## PROBLEM SET:
a: According to the passage on schooling, what were the schools created during the Protestant Reformation meant to teach children? List each aim.
b: In the passage on schooling, where is Gray a professor?
c: Continue the passage on schooling from its last sentence.

## EXCERPTED TEXT:

◆ ◆ ◆ ◆

Gray, a professor at Boston College, writes:

School is a place where children are compelled to be, and where their freedom is greatly restricted — far more restricted than most adults would tolerate in their workplaces. In recent decades, we have been compelling our children to spend ever more time in this kind of setting, and there is strong evidence (summarized in my recent book) that this is causing serious psychological damage to many of them. Moreover, the more scientists have learned about how children naturally learn, the more we have come to realize that children learn most deeply and fully, and with greatest enthusiasm, in conditions that are almost opposite to those of school.

Gray traces the history of modern schooling to "the Protestant Reformation, when schools were created to teach children to read the Bible, to believe scripture without questioning it, and to obey authority figures without questioning them." Former New York State teacher of the year John Taylor Gatto has also traced the history of schools as we know them, and blames the rigid, hierachical shape of traditional schools on Prussian models adopted by American progressives to shape immigrants into good, obedient worker bees. The two explanation are far from contradictory, and it's easy to see the resulting model, with set periods, age-separated classes and teaching to the lowest-common denominator as an exercise in control that is very much not designed to let individuals excel.

◆ ◆ ◆ ◆

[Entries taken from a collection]
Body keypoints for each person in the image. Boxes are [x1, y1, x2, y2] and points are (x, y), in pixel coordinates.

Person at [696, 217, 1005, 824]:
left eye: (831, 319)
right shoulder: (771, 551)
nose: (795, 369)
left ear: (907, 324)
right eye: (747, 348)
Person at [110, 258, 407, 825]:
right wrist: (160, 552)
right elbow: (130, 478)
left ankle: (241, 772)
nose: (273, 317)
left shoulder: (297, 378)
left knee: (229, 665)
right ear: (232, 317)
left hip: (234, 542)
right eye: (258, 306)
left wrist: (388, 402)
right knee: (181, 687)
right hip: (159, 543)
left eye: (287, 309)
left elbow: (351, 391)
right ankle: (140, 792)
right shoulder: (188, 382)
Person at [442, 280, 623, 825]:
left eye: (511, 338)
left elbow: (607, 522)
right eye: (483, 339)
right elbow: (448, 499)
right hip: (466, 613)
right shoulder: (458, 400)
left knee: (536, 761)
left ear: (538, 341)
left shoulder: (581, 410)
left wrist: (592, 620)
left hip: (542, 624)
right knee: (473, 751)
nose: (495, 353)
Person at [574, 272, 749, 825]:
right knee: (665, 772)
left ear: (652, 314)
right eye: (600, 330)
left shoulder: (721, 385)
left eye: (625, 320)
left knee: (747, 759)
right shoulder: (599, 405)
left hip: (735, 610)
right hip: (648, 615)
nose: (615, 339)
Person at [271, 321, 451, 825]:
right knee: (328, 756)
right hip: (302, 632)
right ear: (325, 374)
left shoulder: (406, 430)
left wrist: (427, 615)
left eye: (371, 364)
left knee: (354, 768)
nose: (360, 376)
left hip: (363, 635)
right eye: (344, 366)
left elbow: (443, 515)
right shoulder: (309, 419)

◆ ◆ ◆ ◆

## TASK-BY-TASK RESULTS:
a:
- to read the Bible
- to believe scripture without questioning it
- to obey authority figures without questioning them

b: Boston College.

c:
As Gray writes, "It's no wonder that many of the world's greatest entrepreneurs and innovators either left school early (like Thomas Edison), or said they hated school and learned despite it, not because of it (like Albert Einstein)."

Gray delves into alternative models of education common in cultures that have not adopted the rigid school structure as we know it. He also talks about encouraging experiments, including an interesting project in India.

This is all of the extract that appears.